- **本文の抜粋**
サムライ8 八丸伝 第35話 侘び寂び 感想⑦
「はぁ………」(達麻)
「ハイ出た!その顔ホラ!」(八丸)
「まだ……
拙者が箱の存在を見ようとしていないという…
事ですか?」(達麻)
「それに近い
大切なものは目に見えぬ
まやかしが本質を曇らせる」(不動明王)
「達麻よ
お前は人でもあり
猫でもある状態だ
お前を人と見るか
猫と見るか
※この二つのカットの人の達麻と猫の達麻の見せ方がとても上手いなと思いました。岸本先生のコマ割りがアニメーションの表現手法の影響を強く受けてるのを感じますが、これは漫画的な表現だと思います。何も考えずに読み進めていても頭の中でこのシーンが自然に再生されます。地味だけど非常に効果的なアイデアだったと思います。素敵!!
お前の両面を知っていれば
どう見ようとするのかは
その人によるのだ」(不動明王)
「…箱は見えていた
だが箱であると見ようとしなかった
そういう事ですね」(達麻)
※達麻のちょっとズレた返しが可愛いです(笑)。
「どう見えるかだ
まだまだ心眼が足らぬ」(不動明王)
不動明王の語録の破壊力が凄過ぎて意識を持って行かれそう…(笑)。でも…出るわ出るわの最強語録!!別に狙った訳じゃーないんでしょうが、週ジャンに「語録漫画」という新しいカテゴリーを生み出して、それが大きなムーブメントになってますから、ある意味、エポックメイキングな作品だと言えます。また、これまでのお話と比べても今話は一味も二味も違います。しっかりと「SF」してるんです。まー雑なところもありますけど、第17話「コツガとリュウ」(ちな…この時は二人の名前がカタカナ表記だったんだよなー…)の説明も腑に落ちて好きだったんだけど、今話の説明は更にその上を行ったと思います。

- **やること**
a) サムライ8第35話の感想文の中から、「不動明王の語録の破壊力が凄過」から「にその上を行ったと思います。」までを、両はしも含めて一字も変えずに書き写してください。
b) サムライ8第35話の感想文の続きを、最後の文のあとから書いてください。

- **入力情報**
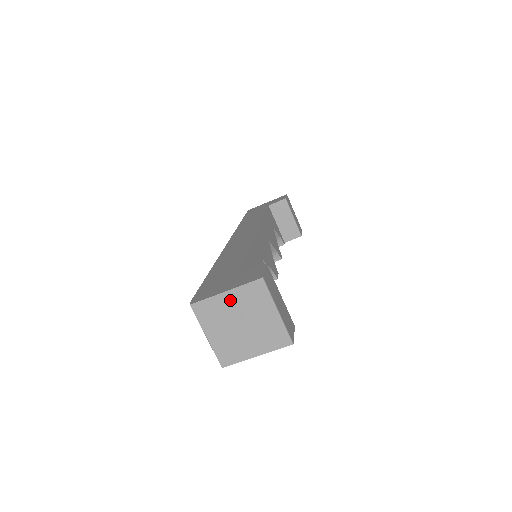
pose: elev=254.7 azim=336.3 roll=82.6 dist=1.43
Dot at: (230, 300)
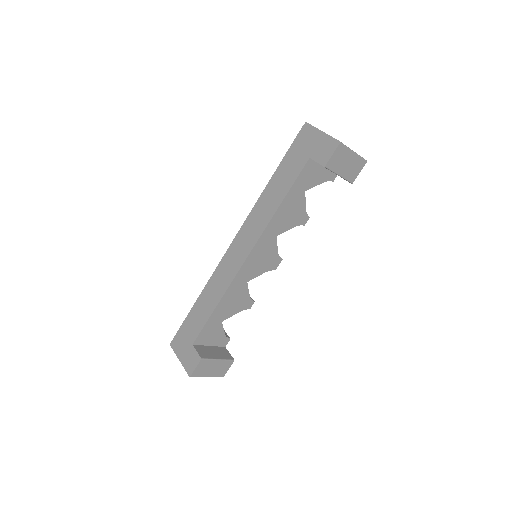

- **出力一覧**
a)
不動明王の語録の破壊力が凄過ぎて意識を持って行かれそう…(笑)。でも…出るわ出るわの最強語録!!別に狙った訳じゃーないんでしょうが、週ジャンに「語録漫画」という新しいカテゴリーを生み出して、それが大きなムーブメントになってますから、ある意味、エポックメイキングな作品だと言えます。また、これまでのお話と比べても今話は一味も二味も違います。しっかりと「SF」してるんです。まー雑なところもありますけど、第17話「コツガとリュウ」(ちな…この時は二人の名前がカタカナ表記だったんだよなー…)の説明も腑に落ちて好きだったんだけど、今話の説明は更にその上を行ったと思います。

b)
まー今話は若干の力技はあったけど充分納得しました(笑)。お話がピリッと引き締まったよう感じられて非常に良かった。こういうのが描けるんだから、もっと早く出せば良かったのに!!と思うのですが、逆にこれ出しちゃったらもう仕舞うしかないじゃん!!とも思えて、一瞬、トンネルの出口に広がる雪国の光景が…(笑)。これは映画「マトリックス」のクライマックスの直前にネオ(トーマス)を覚醒に導くプロセスと凄く似ていると思います。もうかなり前に観た映画だから記憶が怪しいけど、今話を読みながら何故かそう感じました。そうしてると何だかまた「マトリックス」が観たくなって来るから不思議です(笑)。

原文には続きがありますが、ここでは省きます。